Screening for open neural tube defects (ONTDs) by MSAFP began in the 1970s and screening for fetal chromosomal anomalies began with amniocentesis in the mid-1960s. Maternal age, ≥ 35 years at the expected date of delivery, was used as the lower threshold of who should be offered prenatal diagnostic testing for chromosomal anomalies. This age was chosen as it was the point at which the risk of a pregnancy loss was less than the chance of identifying a pregnancy with a significant chromosomal abnormality.
Maternal serum screening enabled women of all ages to pursue screening for chromosomal abnormalities. It also provided women who were concerned about the chance of miscarriage associated with a diagnostic test the opportunity to obtain information without the added risk. Screening provides women with an individual risk by adjusting their age related risk (in the case of chromosomal abnormalities) or population risk (open neural tube defects) with the biochemical results specific to their pregnancy.
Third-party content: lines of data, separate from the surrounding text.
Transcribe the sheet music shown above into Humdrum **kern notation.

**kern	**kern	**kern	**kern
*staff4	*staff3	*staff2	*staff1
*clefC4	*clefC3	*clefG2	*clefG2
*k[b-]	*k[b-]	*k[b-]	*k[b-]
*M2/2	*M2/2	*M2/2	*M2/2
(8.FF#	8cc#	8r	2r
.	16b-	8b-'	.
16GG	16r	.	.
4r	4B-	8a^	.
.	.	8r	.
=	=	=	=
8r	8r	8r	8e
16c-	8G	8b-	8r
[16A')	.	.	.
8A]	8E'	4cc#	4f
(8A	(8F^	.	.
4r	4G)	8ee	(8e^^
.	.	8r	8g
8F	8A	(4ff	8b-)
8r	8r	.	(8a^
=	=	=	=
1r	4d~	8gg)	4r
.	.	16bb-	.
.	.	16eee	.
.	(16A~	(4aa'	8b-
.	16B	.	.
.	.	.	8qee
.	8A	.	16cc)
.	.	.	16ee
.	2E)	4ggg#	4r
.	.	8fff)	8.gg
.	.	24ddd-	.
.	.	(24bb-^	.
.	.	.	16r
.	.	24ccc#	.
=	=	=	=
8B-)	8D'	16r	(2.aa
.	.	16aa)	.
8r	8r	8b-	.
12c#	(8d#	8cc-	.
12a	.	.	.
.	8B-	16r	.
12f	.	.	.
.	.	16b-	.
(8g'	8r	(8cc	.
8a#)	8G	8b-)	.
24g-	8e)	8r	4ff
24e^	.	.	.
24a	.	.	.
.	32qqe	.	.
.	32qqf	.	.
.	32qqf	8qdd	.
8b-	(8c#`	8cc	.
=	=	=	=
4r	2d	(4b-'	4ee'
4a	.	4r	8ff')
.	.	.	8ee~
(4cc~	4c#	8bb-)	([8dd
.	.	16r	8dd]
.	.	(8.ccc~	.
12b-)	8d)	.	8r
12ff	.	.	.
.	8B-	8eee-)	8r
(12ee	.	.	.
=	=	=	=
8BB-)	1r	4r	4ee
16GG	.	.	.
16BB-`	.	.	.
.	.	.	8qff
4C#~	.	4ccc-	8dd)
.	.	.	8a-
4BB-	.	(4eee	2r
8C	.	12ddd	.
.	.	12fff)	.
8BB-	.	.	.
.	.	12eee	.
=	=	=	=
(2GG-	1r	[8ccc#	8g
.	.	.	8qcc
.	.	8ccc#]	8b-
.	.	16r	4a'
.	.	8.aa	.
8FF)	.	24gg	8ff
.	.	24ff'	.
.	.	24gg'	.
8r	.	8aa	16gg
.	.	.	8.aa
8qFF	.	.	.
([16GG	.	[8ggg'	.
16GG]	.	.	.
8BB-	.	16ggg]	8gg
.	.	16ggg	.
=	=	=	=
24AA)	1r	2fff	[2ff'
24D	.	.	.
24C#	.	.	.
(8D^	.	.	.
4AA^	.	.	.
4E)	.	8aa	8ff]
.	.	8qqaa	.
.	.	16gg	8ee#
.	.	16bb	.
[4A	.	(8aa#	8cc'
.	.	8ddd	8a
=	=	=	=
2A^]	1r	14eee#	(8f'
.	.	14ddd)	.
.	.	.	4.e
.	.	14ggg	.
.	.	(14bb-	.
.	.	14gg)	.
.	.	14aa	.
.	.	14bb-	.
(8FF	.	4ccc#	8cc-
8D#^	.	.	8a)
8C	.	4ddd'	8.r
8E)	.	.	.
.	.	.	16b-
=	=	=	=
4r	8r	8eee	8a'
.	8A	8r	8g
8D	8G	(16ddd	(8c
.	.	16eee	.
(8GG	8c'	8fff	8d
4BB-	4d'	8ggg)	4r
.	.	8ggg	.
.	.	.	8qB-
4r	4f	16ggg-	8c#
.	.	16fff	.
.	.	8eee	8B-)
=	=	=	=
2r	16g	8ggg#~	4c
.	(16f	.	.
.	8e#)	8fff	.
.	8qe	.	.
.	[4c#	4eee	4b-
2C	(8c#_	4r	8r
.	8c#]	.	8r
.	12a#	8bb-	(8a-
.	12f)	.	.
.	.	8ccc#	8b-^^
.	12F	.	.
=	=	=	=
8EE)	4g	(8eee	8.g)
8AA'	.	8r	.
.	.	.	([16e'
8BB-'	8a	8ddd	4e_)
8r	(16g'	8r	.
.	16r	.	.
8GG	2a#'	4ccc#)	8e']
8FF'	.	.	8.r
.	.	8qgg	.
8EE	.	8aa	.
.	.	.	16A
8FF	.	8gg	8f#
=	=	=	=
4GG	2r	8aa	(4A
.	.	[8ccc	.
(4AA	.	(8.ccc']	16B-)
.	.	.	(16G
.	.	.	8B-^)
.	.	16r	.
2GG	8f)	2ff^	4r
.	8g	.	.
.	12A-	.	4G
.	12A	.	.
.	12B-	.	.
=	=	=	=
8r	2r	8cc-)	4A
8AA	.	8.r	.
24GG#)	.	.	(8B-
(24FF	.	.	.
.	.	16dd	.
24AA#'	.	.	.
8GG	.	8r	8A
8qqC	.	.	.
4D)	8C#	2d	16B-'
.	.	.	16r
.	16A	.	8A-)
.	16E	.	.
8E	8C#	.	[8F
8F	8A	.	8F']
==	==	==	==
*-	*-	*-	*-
Prenatal screening programs are applicable to the population as a whole. Diagnostic testing programs are targeted to specific high risk populations. Screening cut-offs are one way to define who is considered at high risk and who should be offered diagnostic testing.
Prenatal screening has made many advances in Canada. The current maternal age at the expected date of delivery for women wishing to access prenatal diagnostic testing has increased to ≥ 40 years in many centres across Canada. This change is reflective of the better detection rates and lower false positive rates with the current screening options.